Download or read book Alamo Heights written by Scott Zesch and published by TCU Press. This book was released on 1999 with total page 346 pages. Available in PDF, EPUB and Kindle. Book excerpt: A socialite and a novelist join forces in San Antonio, Texas, to prevent the destruction of the mission which was the site of the Battle of Alamo. City politicians, in cahoots with businessmen, want the site for commercial development. A first novel.

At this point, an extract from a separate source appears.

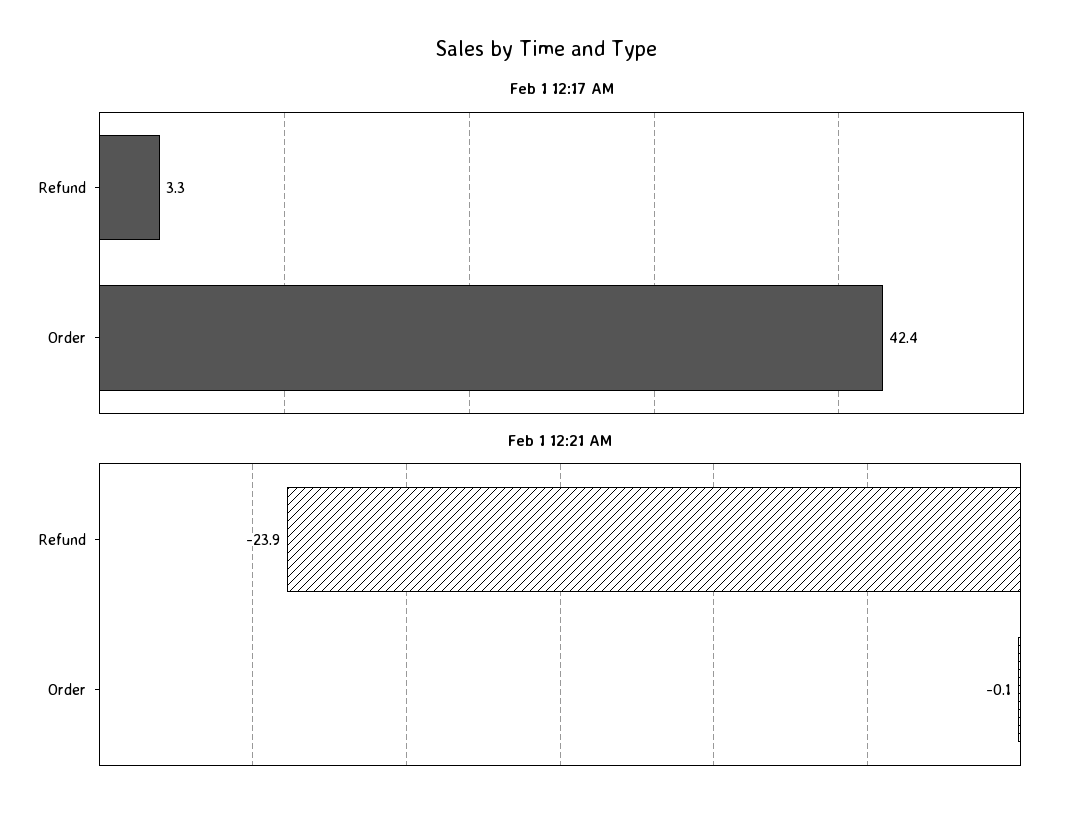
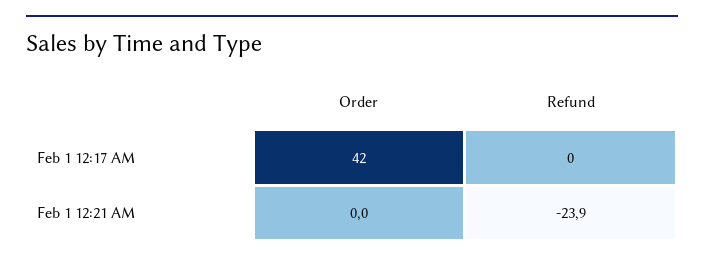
Feb 1 12:17 AM, Refund: 3.3 -> 0
Feb 1 12:21 AM, Order: -0.1 -> 0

Download or read book The Alamo written by Frank Thompson and published by Voice. This book was released on 2004-03 with total page 396 pages. Available in PDF, EPUB and Kindle. Book excerpt: Although The Alamo fell in the early morning of March 6, 1836, the death of the Alamo defenders has come to symbolize courage and sacrifice for the cause of liberty. The memories of James Bowie, Davy Crockett, and William B. Travis are as powerful today as when the Texan Army routed Santa Anna to the cry "Remember the Alamo!" This book is more than a tribute to those who fell defending the mission. It is a thoroughly researched, vividly illustrated, objective description of the circumstances building up to and leading from that stand. By using contemporary writings, this history describes the political and military organizations of both sides, the weapons and equipment available to them, and the enduringly famous personalities involved, creating a vivid picture of this dramatic battle and the period in which it was fought.